## TASK GOAL
I'd like every record given again exactly, please.

## SUPPLIED DATA
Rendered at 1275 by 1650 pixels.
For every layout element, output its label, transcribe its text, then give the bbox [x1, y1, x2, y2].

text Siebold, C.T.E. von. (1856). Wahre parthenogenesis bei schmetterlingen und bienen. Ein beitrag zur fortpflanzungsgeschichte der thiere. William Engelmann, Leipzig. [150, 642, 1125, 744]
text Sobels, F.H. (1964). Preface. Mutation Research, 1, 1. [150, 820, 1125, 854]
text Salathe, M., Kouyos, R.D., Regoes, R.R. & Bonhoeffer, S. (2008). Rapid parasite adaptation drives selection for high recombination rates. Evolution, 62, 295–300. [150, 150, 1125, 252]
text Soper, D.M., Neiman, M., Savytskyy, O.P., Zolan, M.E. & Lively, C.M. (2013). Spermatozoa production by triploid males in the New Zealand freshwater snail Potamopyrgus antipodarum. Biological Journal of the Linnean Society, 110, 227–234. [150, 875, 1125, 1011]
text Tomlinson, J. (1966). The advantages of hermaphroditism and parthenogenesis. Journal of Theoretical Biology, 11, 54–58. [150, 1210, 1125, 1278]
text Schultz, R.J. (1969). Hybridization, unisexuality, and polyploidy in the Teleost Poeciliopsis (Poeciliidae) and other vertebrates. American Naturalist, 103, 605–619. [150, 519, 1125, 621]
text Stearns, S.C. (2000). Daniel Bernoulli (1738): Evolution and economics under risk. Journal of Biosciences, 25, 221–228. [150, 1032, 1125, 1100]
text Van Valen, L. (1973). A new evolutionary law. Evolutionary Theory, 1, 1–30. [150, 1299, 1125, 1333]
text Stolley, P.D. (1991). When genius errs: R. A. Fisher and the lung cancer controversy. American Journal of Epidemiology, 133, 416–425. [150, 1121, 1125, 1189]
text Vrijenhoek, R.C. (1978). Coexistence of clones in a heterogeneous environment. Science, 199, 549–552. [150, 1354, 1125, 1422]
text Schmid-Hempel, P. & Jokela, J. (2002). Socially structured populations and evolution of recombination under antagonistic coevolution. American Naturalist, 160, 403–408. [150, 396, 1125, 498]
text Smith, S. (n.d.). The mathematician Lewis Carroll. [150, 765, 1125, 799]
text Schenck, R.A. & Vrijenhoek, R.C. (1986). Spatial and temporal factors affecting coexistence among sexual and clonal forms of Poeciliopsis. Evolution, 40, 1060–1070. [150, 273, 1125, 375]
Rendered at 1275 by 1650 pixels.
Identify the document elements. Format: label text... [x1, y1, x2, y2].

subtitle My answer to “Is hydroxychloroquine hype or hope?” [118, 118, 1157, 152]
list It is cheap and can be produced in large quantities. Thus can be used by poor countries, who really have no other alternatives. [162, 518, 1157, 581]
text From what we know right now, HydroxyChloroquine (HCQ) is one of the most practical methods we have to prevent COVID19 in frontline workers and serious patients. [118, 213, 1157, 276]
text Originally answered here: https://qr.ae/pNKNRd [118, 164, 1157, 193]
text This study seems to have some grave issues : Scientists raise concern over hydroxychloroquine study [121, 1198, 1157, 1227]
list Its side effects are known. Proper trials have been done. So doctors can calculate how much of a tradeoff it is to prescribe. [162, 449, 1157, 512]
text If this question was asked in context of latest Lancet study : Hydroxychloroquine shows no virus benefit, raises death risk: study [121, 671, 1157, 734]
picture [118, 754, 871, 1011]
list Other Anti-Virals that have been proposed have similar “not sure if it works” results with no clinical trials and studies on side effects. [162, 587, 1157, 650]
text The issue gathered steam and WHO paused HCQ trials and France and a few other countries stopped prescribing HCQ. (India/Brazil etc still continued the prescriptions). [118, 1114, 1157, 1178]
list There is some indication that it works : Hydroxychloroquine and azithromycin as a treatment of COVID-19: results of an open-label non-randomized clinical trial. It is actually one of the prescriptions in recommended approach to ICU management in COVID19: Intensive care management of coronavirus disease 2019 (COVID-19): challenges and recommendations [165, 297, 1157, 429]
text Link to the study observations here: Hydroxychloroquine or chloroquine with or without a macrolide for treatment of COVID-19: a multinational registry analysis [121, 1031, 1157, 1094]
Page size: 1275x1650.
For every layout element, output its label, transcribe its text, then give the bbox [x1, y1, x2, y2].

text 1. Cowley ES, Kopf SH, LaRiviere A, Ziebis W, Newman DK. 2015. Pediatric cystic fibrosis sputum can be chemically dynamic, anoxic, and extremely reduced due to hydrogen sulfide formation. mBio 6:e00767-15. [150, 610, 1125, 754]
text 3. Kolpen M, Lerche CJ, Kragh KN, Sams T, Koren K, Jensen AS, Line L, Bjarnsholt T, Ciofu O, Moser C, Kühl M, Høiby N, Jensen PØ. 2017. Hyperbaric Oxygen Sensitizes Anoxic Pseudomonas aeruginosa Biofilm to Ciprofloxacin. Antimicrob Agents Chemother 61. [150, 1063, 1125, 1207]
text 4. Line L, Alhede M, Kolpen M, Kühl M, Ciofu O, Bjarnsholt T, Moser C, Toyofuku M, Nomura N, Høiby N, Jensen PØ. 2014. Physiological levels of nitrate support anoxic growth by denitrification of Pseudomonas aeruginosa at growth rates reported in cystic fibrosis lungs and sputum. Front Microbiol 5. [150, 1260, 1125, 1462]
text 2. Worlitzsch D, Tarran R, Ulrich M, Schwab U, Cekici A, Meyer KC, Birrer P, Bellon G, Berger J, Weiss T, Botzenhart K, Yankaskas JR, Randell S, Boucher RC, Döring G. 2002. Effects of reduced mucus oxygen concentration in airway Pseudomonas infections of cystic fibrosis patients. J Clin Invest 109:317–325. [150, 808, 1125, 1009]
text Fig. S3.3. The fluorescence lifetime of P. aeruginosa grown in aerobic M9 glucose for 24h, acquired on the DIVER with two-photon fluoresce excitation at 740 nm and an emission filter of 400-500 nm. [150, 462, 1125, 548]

## EXERCISE RESPONSE
Rendered at 1275 by 1650 pixels.
For every layout element, output its label, transcribe its text, then give the bbox [x1, y1, x2, y2].

text Siebold, C.T.E. von. (1856). Wahre parthenogenesis bei schmetterlingen und bienen. Ein beitrag zur fortpflanzungsgeschichte der thiere. William Engelmann, Leipzig. [150, 642, 1125, 744]
text Sobels, F.H. (1964). Preface. Mutation Research, 1, 1. [150, 820, 1125, 854]
text Salathe, M., Kouyos, R.D., Regoes, R.R. & Bonhoeffer, S. (2008). Rapid parasite adaptation drives selection for high recombination rates. Evolution, 62, 295–300. [150, 150, 1125, 252]
text Soper, D.M., Neiman, M., Savytskyy, O.P., Zolan, M.E. & Lively, C.M. (2013). Spermatozoa production by triploid males in the New Zealand freshwater snail Potamopyrgus antipodarum. Biological Journal of the Linnean Society, 110, 227–234. [150, 875, 1125, 1011]
text Tomlinson, J. (1966). The advantages of hermaphroditism and parthenogenesis. Journal of Theoretical Biology, 11, 54–58. [150, 1210, 1125, 1278]
text Schultz, R.J. (1969). Hybridization, unisexuality, and polyploidy in the Teleost Poeciliopsis (Poeciliidae) and other vertebrates. American Naturalist, 103, 605–619. [150, 519, 1125, 621]
text Stearns, S.C. (2000). Daniel Bernoulli (1738): Evolution and economics under risk. Journal of Biosciences, 25, 221–228. [150, 1032, 1125, 1100]
text Van Valen, L. (1973). A new evolutionary law. Evolutionary Theory, 1, 1–30. [150, 1299, 1125, 1333]
text Stolley, P.D. (1991). When genius errs: R. A. Fisher and the lung cancer controversy. American Journal of Epidemiology, 133, 416–425. [150, 1121, 1125, 1189]
text Vrijenhoek, R.C. (1978). Coexistence of clones in a heterogeneous environment. Science, 199, 549–552. [150, 1354, 1125, 1422]
text Schmid-Hempel, P. & Jokela, J. (2002). Socially structured populations and evolution of recombination under antagonistic coevolution. American Naturalist, 160, 403–408. [150, 396, 1125, 498]
text Smith, S. (n.d.). The mathematician Lewis Carroll. [150, 765, 1125, 799]
text Schenck, R.A. & Vrijenhoek, R.C. (1986). Spatial and temporal factors affecting coexistence among sexual and clonal forms of Poeciliopsis. Evolution, 40, 1060–1070. [150, 273, 1125, 375]
Rendered at 1275 by 1650 pixels.
Identify the document elements. Format: label text... [x1, y1, x2, y2].

subtitle My answer to “Is hydroxychloroquine hype or hope?” [118, 118, 1157, 152]
list It is cheap and can be produced in large quantities. Thus can be used by poor countries, who really have no other alternatives. [162, 518, 1157, 581]
text From what we know right now, HydroxyChloroquine (HCQ) is one of the most practical methods we have to prevent COVID19 in frontline workers and serious patients. [118, 213, 1157, 276]
text Originally answered here: https://qr.ae/pNKNRd [118, 164, 1157, 193]
text This study seems to have some grave issues : Scientists raise concern over hydroxychloroquine study [121, 1198, 1157, 1227]
list Its side effects are known. Proper trials have been done. So doctors can calculate how much of a tradeoff it is to prescribe. [162, 449, 1157, 512]
text If this question was asked in context of latest Lancet study : Hydroxychloroquine shows no virus benefit, raises death risk: study [121, 671, 1157, 734]
picture [118, 754, 871, 1011]
list Other Anti-Virals that have been proposed have similar “not sure if it works” results with no clinical trials and studies on side effects. [162, 587, 1157, 650]
text The issue gathered steam and WHO paused HCQ trials and France and a few other countries stopped prescribing HCQ. (India/Brazil etc still continued the prescriptions). [118, 1114, 1157, 1178]
list There is some indication that it works : Hydroxychloroquine and azithromycin as a treatment of COVID-19: results of an open-label non-randomized clinical trial. It is actually one of the prescriptions in recommended approach to ICU management in COVID19: Intensive care management of coronavirus disease 2019 (COVID-19): challenges and recommendations [165, 297, 1157, 429]
text Link to the study observations here: Hydroxychloroquine or chloroquine with or without a macrolide for treatment of COVID-19: a multinational registry analysis [121, 1031, 1157, 1094]
Page size: 1275x1650.
For every layout element, output its label, transcribe its text, then give the bbox [x1, y1, x2, y2].

text 1. Cowley ES, Kopf SH, LaRiviere A, Ziebis W, Newman DK. 2015. Pediatric cystic fibrosis sputum can be chemically dynamic, anoxic, and extremely reduced due to hydrogen sulfide formation. mBio 6:e00767-15. [150, 610, 1125, 754]
text 3. Kolpen M, Lerche CJ, Kragh KN, Sams T, Koren K, Jensen AS, Line L, Bjarnsholt T, Ciofu O, Moser C, Kühl M, Høiby N, Jensen PØ. 2017. Hyperbaric Oxygen Sensitizes Anoxic Pseudomonas aeruginosa Biofilm to Ciprofloxacin. Antimicrob Agents Chemother 61. [150, 1063, 1125, 1207]
text 4. Line L, Alhede M, Kolpen M, Kühl M, Ciofu O, Bjarnsholt T, Moser C, Toyofuku M, Nomura N, Høiby N, Jensen PØ. 2014. Physiological levels of nitrate support anoxic growth by denitrification of Pseudomonas aeruginosa at growth rates reported in cystic fibrosis lungs and sputum. Front Microbiol 5. [150, 1260, 1125, 1462]
text 2. Worlitzsch D, Tarran R, Ulrich M, Schwab U, Cekici A, Meyer KC, Birrer P, Bellon G, Berger J, Weiss T, Botzenhart K, Yankaskas JR, Randell S, Boucher RC, Döring G. 2002. Effects of reduced mucus oxygen concentration in airway Pseudomonas infections of cystic fibrosis patients. J Clin Invest 109:317–325. [150, 808, 1125, 1009]
text Fig. S3.3. The fluorescence lifetime of P. aeruginosa grown in aerobic M9 glucose for 24h, acquired on the DIVER with two-photon fluoresce excitation at 740 nm and an emission filter of 400-500 nm. [150, 462, 1125, 548]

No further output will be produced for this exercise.